Like Earth, Mars has four seasons, with opposite seasons occuring simultaneously in the planet’s northern and southern hemispheres. In northern summer on Mars, ESA said:

… the north pole is permanently covered by thick layers of mostly water ice; during winter, temperatures plummet below -125 degrees Celsius and carbon dioxide begins to precipitate and build up as ice, creating a thinner additional layer a couple of meters thick. Winter also brings carbon dioxide clouds, which can obscure the polar features below and make it difficult to see clearly from orbit.

[The image at top] from Mars Express’ High Resolution Stereo Camera (HRSC) suffers from very little such cloud cover.

You can also see the image in 3-D (below) if you have red-green or red-blue glasses:

Wavy white surface with blue and red.

View larger. | This image shows shows part of the ice cap at Mars’ north pole in 3D when viewed using red-green or red-blue glasses. This anaglyph was derived from data obtained by the nadir and stereo channels of the High Resolution Stereo Camera (HRSC) on ESA’s Mars Express during spacecraft orbit 3670. It covers a part of the Martian surface centered at about 244°E/85°N. North is to the upper right. Image via ESA.

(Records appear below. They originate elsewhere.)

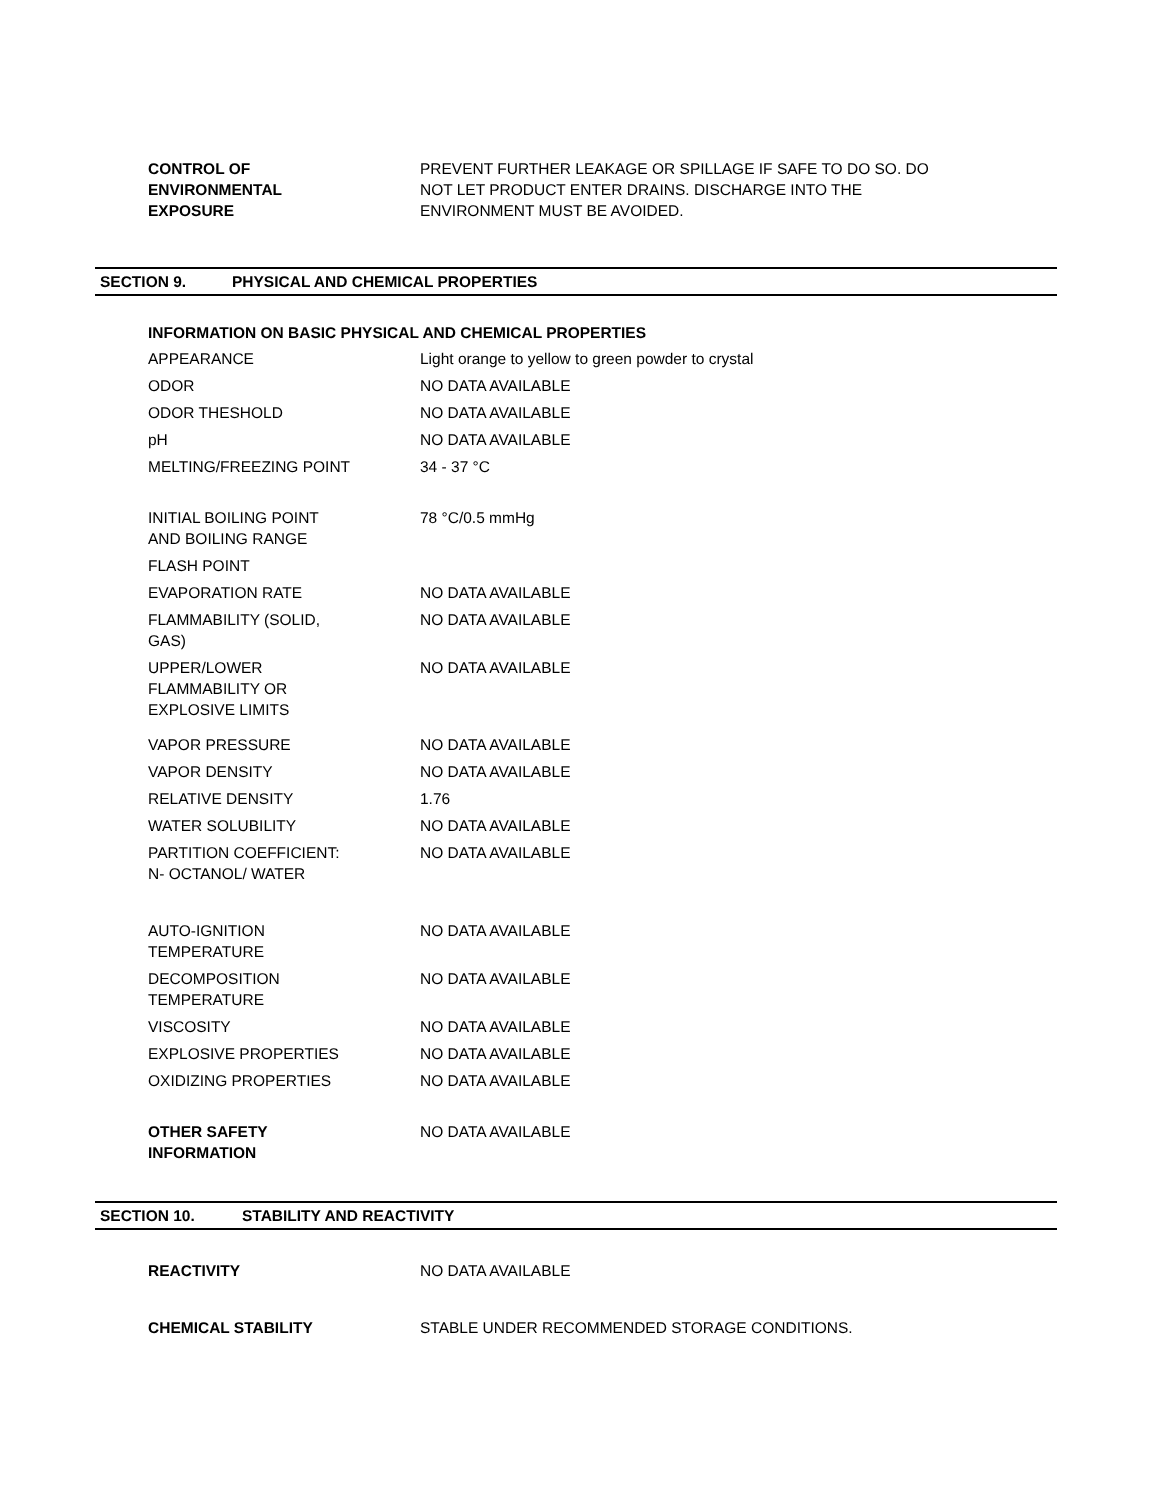| CONTROL OF ENVIRONMENTAL EXPOSURE | PREVENT FURTHER LEAKAGE OR SPILLAGE IF SAFE TO DO SO. DO NOT LET PRODUCT ENTER DRAINS. DISCHARGE INTO THE ENVIRONMENT MUST BE AVOIDED. |
SECTION 9. PHYSICAL AND CHEMICAL PROPERTIES
INFORMATION ON BASIC PHYSICAL AND CHEMICAL PROPERTIES
| APPEARANCE | Light orange to yellow to green powder to crystal |
| ODOR | NO DATA AVAILABLE |
| ODOR THESHOLD | NO DATA AVAILABLE |
| pH | NO DATA AVAILABLE |
| MELTING/FREEZING POINT | 34 - 37 °C |
| INITIAL BOILING POINT AND BOILING RANGE | 78 °C/0.5 mmHg |
| FLASH POINT | |
| EVAPORATION RATE | NO DATA AVAILABLE |
| FLAMMABILITY (SOLID, GAS) | NO DATA AVAILABLE |
| UPPER/LOWER FLAMMABILITY OR EXPLOSIVE LIMITS | NO DATA AVAILABLE |
| VAPOR PRESSURE | NO DATA AVAILABLE |
| VAPOR DENSITY | NO DATA AVAILABLE |
| RELATIVE DENSITY | 1.76 |
| WATER SOLUBILITY | NO DATA AVAILABLE |
| PARTITION COEFFICIENT: N- OCTANOL/ WATER | NO DATA AVAILABLE |
| AUTO-IGNITION TEMPERATURE | NO DATA AVAILABLE |
| DECOMPOSITION TEMPERATURE | NO DATA AVAILABLE |
| VISCOSITY | NO DATA AVAILABLE |
| EXPLOSIVE PROPERTIES | NO DATA AVAILABLE |
| OXIDIZING PROPERTIES | NO DATA AVAILABLE |
| OTHER SAFETY INFORMATION | NO DATA AVAILABLE |
SECTION 10. STABILITY AND REACTIVITY
| REACTIVITY | NO DATA AVAILABLE |
| CHEMICAL STABILITY | STABLE UNDER RECOMMENDED STORAGE CONDITIONS. |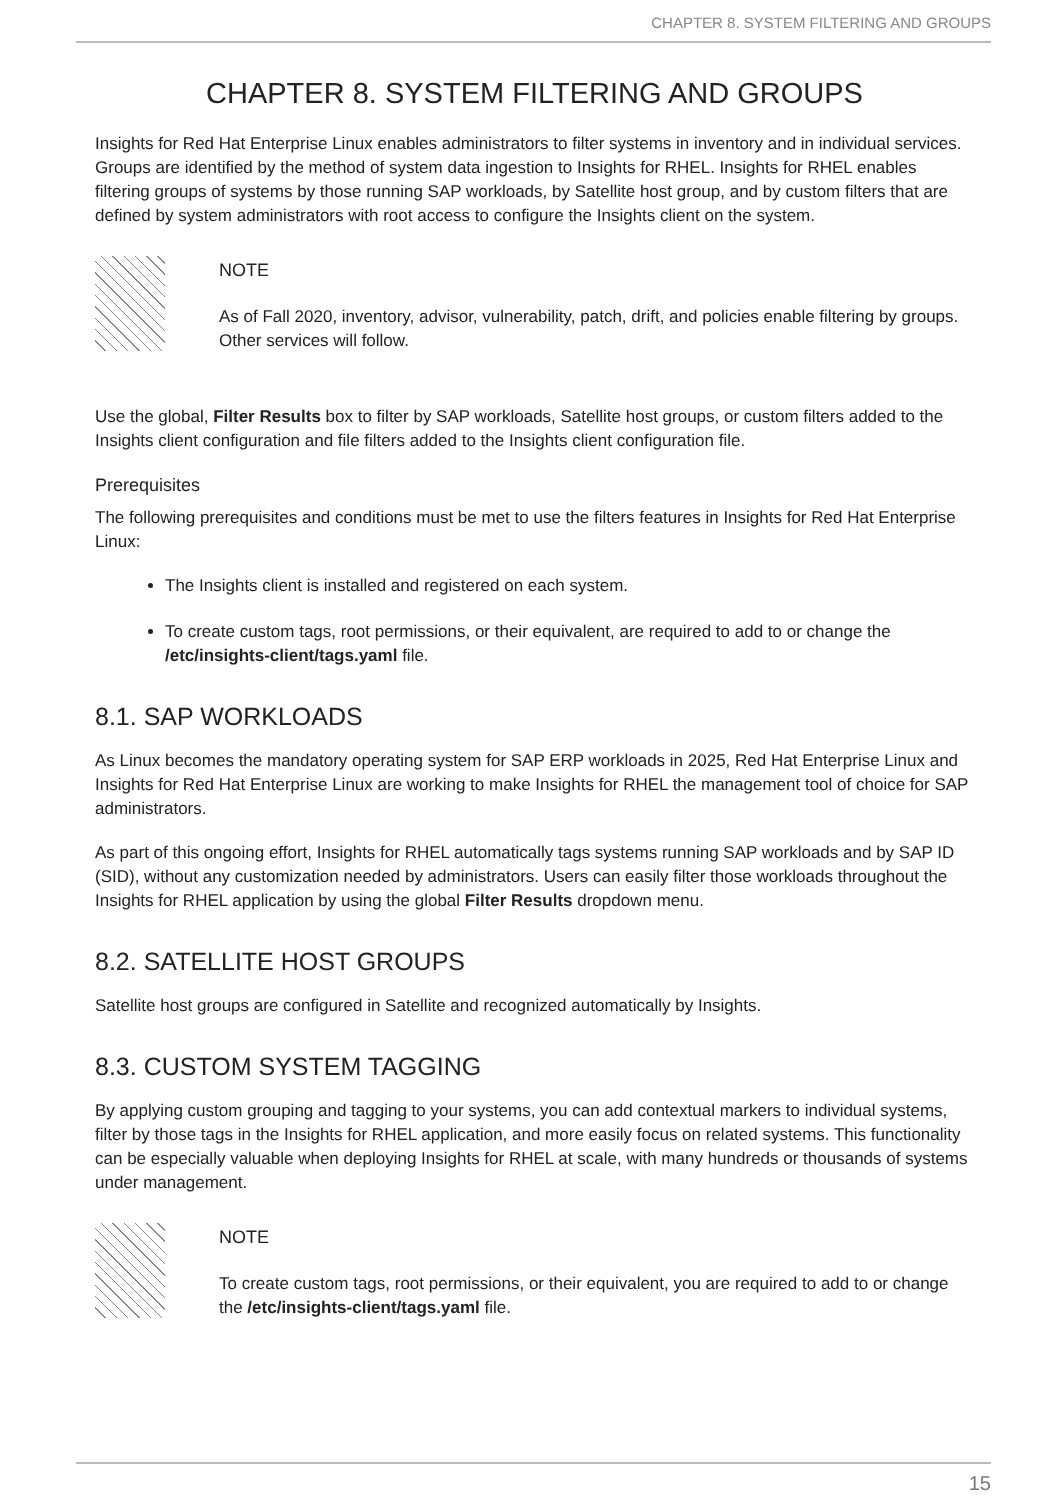CHAPTER 8. SYSTEM FILTERING AND GROUPS
CHAPTER 8. SYSTEM FILTERING AND GROUPS
Insights for Red Hat Enterprise Linux enables administrators to filter systems in inventory and in individual services. Groups are identified by the method of system data ingestion to Insights for RHEL. Insights for RHEL enables filtering groups of systems by those running SAP workloads, by Satellite host group, and by custom filters that are defined by system administrators with root access to configure the Insights client on the system.
NOTE
As of Fall 2020, inventory, advisor, vulnerability, patch, drift, and policies enable filtering by groups. Other services will follow.
Use the global, Filter Results box to filter by SAP workloads, Satellite host groups, or custom filters added to the Insights client configuration and file filters added to the Insights client configuration file.
Prerequisites
The following prerequisites and conditions must be met to use the filters features in Insights for Red Hat Enterprise Linux:
The Insights client is installed and registered on each system.
To create custom tags, root permissions, or their equivalent, are required to add to or change the /etc/insights-client/tags.yaml file.
8.1. SAP WORKLOADS
As Linux becomes the mandatory operating system for SAP ERP workloads in 2025, Red Hat Enterprise Linux and Insights for Red Hat Enterprise Linux are working to make Insights for RHEL the management tool of choice for SAP administrators.
As part of this ongoing effort, Insights for RHEL automatically tags systems running SAP workloads and by SAP ID (SID), without any customization needed by administrators. Users can easily filter those workloads throughout the Insights for RHEL application by using the global Filter Results dropdown menu.
8.2. SATELLITE HOST GROUPS
Satellite host groups are configured in Satellite and recognized automatically by Insights.
8.3. CUSTOM SYSTEM TAGGING
By applying custom grouping and tagging to your systems, you can add contextual markers to individual systems, filter by those tags in the Insights for RHEL application, and more easily focus on related systems. This functionality can be especially valuable when deploying Insights for RHEL at scale, with many hundreds or thousands of systems under management.
NOTE
To create custom tags, root permissions, or their equivalent, you are required to add to or change the /etc/insights-client/tags.yaml file.
15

ESA’s Mars Express was the first planetary mission attempted by the agency. It consisted of both a Mars Express Orbiter and Beagle 2, a lander designed to perform exobiology and geochemistry research. Although the lander failed to fully deploy after it landed on Mars’ surface, the orbiter arrived at Mars in 2003 and has been successfully performing scientific measurements since early 2004. It is now the second-longest surviving, continually active spacecraft in orbit around a planet other than Earth, behind only NASA’s still active 2001 Mars Odyssey.

Bottom line: A beautiful 2006 image from ESA’s Mars Express orbiter, released earlier this month to coincide with the Seventh International Conference on Mars Polar Science and Exploration, happening this week (January 13-17, 2020) in Argentina.